Leading cost-effectiveness research experts, Peter Neumann and Josh Cohen, were invited to write a critique of ICER’s value assessment methodology which published this week in the journal PharmacoEconomics.

As an organization rooted in academic principles of rigorous, scientific debate, ICER welcomes critique, comment, and feedback on its methods. However, underpinning fair and constructive feedback is a commitment to basing any critique on facts. Neumann and Cohen have seemingly missed the opportunity to fairly criticize ICER’s framework by perpetuating two falsehoods about our value-based price benchmark that we have been publicly combating for almost two years.

First is their characterization of ICER’s potential budget impact threshold as a “budget cap.” Their article states:

“An essential flaw remains, namely ICER’s development of a budget cap (US$915 million), and its imposition of this cap on new drugs.”

In many public documents and presentations we have explained that we had never proposed that our potential budget impact threshold serve as an implied “budget cap.” To the contrary, we have stressed it should not serve that function, and no payer or policymaker has ever suggested that they have viewed it as such. As one of our presentation slides on the value framework summarized:

The second  error in Neumann and Cohen’s article is their failure to acknowledge that for more than a year ICER has made explicit in multiple documents and presentations that it no longer links the results of the budget impact analysis with the ICER value-based price benchmark.

“…this constraint means that spending on any new drug should not exceed US$915 million per year, and, if it does, its ‘short-term affordability’ price should be adjusted downward to compensate.”

ICER’s original value framework did have the possibility of two different prices: one reflecting long-term cost-effectiveness, and one reflecting the price at which the new drug would reach the potential budget impact threshold under certain uptake assumptions. But in early 2016 ICER moved away from this approach given misunderstandings among the media and others of the meaning of the two different price points. This change in methods was communicated publicly, and included in all the documents related to the formal value framework update for 2017.

Unfortunately, Neumann and Cohen take no note of this earlier shift, and state that under the value framework update ICER price benchmarks will be adjusted to account for short-term budget impact. We have been clear that the value-based price benchmarks we produce for our reports are related solely to the long-term cost-effectiveness results and are not in any way adjusted down if the potential budget impact of a drug exceeds our budget impact threshold. As stated on page 16 of the ICER value framework update summary:

“… ICER has decided to adopt the following for its methods over the next report cycle:
1. Maintain the $100,000-$150,000 range for the ICER value-based price benchmark.”

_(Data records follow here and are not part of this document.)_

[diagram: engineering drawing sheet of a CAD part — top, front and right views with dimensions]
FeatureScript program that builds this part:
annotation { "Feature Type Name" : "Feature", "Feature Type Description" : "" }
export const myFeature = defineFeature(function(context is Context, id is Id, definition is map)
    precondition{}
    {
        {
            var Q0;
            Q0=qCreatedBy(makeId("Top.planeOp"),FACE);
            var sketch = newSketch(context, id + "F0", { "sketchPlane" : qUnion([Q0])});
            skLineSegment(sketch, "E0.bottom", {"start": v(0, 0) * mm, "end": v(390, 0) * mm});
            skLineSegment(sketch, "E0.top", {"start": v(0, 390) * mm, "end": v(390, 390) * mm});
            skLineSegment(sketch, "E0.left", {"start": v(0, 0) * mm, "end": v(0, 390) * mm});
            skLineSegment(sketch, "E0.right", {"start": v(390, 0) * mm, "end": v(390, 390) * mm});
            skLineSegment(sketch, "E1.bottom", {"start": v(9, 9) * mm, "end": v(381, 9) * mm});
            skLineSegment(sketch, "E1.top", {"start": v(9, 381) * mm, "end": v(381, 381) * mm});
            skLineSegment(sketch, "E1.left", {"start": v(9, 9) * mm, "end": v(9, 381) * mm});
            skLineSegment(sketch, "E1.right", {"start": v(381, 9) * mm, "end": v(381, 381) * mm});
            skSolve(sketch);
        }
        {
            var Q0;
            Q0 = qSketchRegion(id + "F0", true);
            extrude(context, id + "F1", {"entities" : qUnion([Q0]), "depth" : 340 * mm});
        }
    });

Moreover, among ICER’s reports over the past year, a report on Dupixent for atopic dermatitis is the only one in which a drug was found to have a potential budget impact that could be expected to exceed the ICER budget impact threshold. The ICER value-based price benchmark for Dupixent was based solely on its long-term cost-effectiveness, and no price was calculated at which the drug would not have exceeded the potential budget impact threshold. Thus, for quite some time, in word and deed, ICER has explicitly de-coupled its value-based price benchmark from analyses of potential budget impact. External commentators, including the National Pharmaceutical Council, issued statements noting this change early this year.

In summary, we believe that any fair critique of our value assessment framework should reflect a good-faith effort to review the documents that explain our changes. Several documents, public presentations, and even a recent final evidence report, explicitly discuss these issues and have emphasized over and over again that our potential budget impact threshold should not be interpreted as a budget cap, nor is it tied to the value-based price benchmark. It is healthy and welcome to have honest, even contentious disagreements about ICER’s efforts and methods, but we believe it is important to highlight the distinction between differences of opinion and mis-statements of fact.